At first I didn’t see the connection between the two topics. What does dressing have to do with cooking? However as I thought about it, I realized they share many attributes. We must dress and eat day in and day out. Each requires a budget. And no one wants to waste money on buying the wrong thing. Who among us hasn’t found some garment in the back of a closet or some vegetable in the back of the refrigerator that we’ve forgotten? I can’t count the times that with good intentions I bought cauliflower or cabbage, only to let it rot in my refrigerator.
Having the basics in your closet helps you put together a stylish look. And the same goes for the kitchen; a pantry and refrigerator stocked with basic ingredients is the first step to creating a flavorful and nutritious meal.
Dressing attractively causes us to feel good about ourselves. Eating wholesome food does the same. So I see the connection between “What not to wear” and “What not to eat.”
Most of us don’t rely on recipes when it comes to clothes. Personal taste leads us to a particular color, certain accessories and a hip or classic style. We use an intuitive approach to matching colors and combining patterns. However In the kitchen, we seem to have less confidence in our ability. This is what I love about Flinn’s book. She shows us how to put a meal together without a recipe which encourages creativity and makes cooking fun.
If you are looking for ways to reduce your consumption of processed food, eat more nutritiously, cook more creatively and cut your food budget, this book is for you.

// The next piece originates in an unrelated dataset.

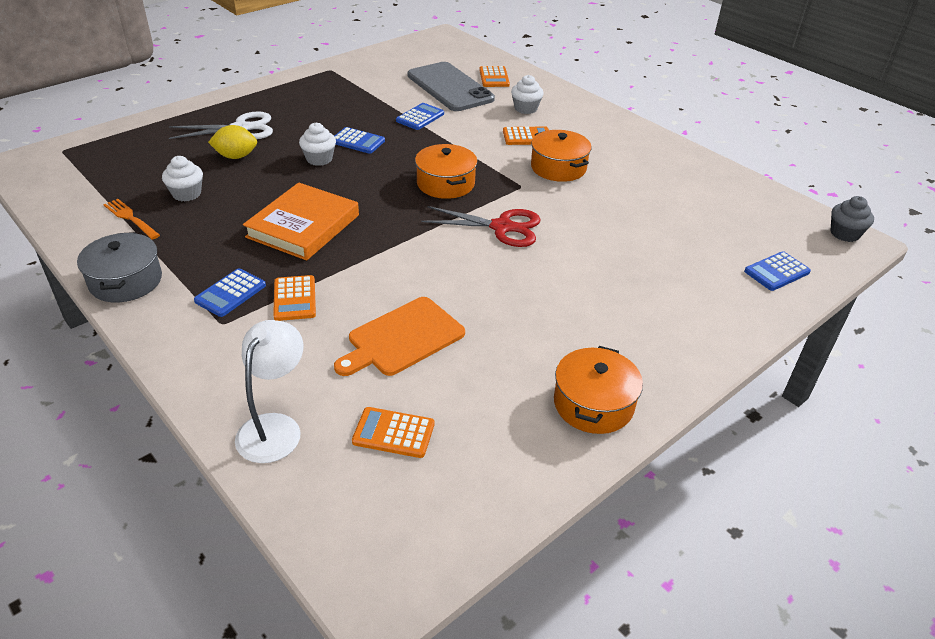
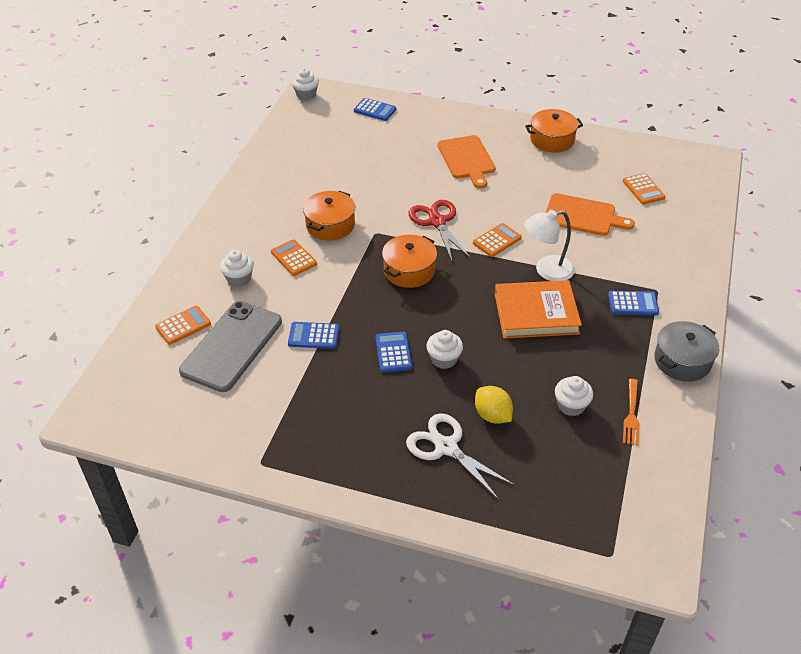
camera: 120 degrees left, 5 degrees up
white lamp [235,320,304,463] -> white lamp moved to [524,210,575,281]
orange calculator [273,275,316,321] -> orange calculator moved to [473,223,522,257]
grey cupcake [830,196,874,242] -> white cupcake [292,68,319,100]
none -> orange cutting board [437,135,495,189]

Five Take-Aways from “The Kitchen Counter Cooking School.”
- Maximize flavor with Flinn’s “flavor splashes,” a blend of a few ingredients from a particular cuisine. For example to make her “Asian Ginger Splash,” blend 2 teaspoons of sesame oil, I teaspoon fresh grated ginger or a couple of pinches of dried ginger, a few squeezes of lime juice and 1 teaspoon of soy sauce. Heat through for 3 minutes. Serve on steamed vegetables.
- Save money by making your own bread, soup, sauces and vinaigrette. Buy a whole chicken rather than a package of boneless skinless chicken breasts. One chicken can provide several meals. Use the bones to make chicken stock.
- Stop waste by planning meals. Use older foods first. Instead of throwing away that cauliflower that’s looking ‘tired’, add it to home-made soup.
- Use leftovers and you will save money and contribute to a better world. According to Flinn, people In the United States throw away about 40% of the food produced for consumption. When that food goes into landfills to rot, it emits methane gas, more toxic than carbon monoxide.
- Avoid processed food. Boxed food products, such as Hamburger Helper or Rice-a-Roni, are created “primarily to stimulate consumption.” Maximizing nutrition is an afterthought. Eating simpler foods that are more flavorful, with more fiber and nutrients, means we are satisfied with fewer calories and eat a healthier diet.
I recommend this book to anyone looking for strategies for creating healthy, flavorful, home-cooked meals while saving time and money.
This is a recipe I created using Kathleen Flinn’s “Fish en Papillote, or Baked in Paper.” Rather than offering exact recipes, Flinn’s approach invites creativity by offering general instructions. Hope you enjoy.
Sole & Asparagus in Parchment
6 ounce Petrale sole fillet
2 asparagus spears, cut diagonally into ¼ inch pieces
1 carrot, julienned (cut in thin sticks)
1/8 cup onion, diced
¼ cup sugar snap peas
½ tablespoon olive oil
1 teaspoon oregano
Salt and pepper to taste
Juice from half a lemon
Preheat oven to 400F
On a 10 by 12 inch sheet of parchment paper, place sole fillet. Drizzle olive oil and lemon juice over fish, sprinkle with salt and pepper. Place asparagus, carrots, onion and pea pods on top of fish. Season with salt, pepper and oregano.
Fold parchment paper vertically and make 2 folds, and then twist ends.
Put on baking sheet and place in oven for 20 minutes at 400 F.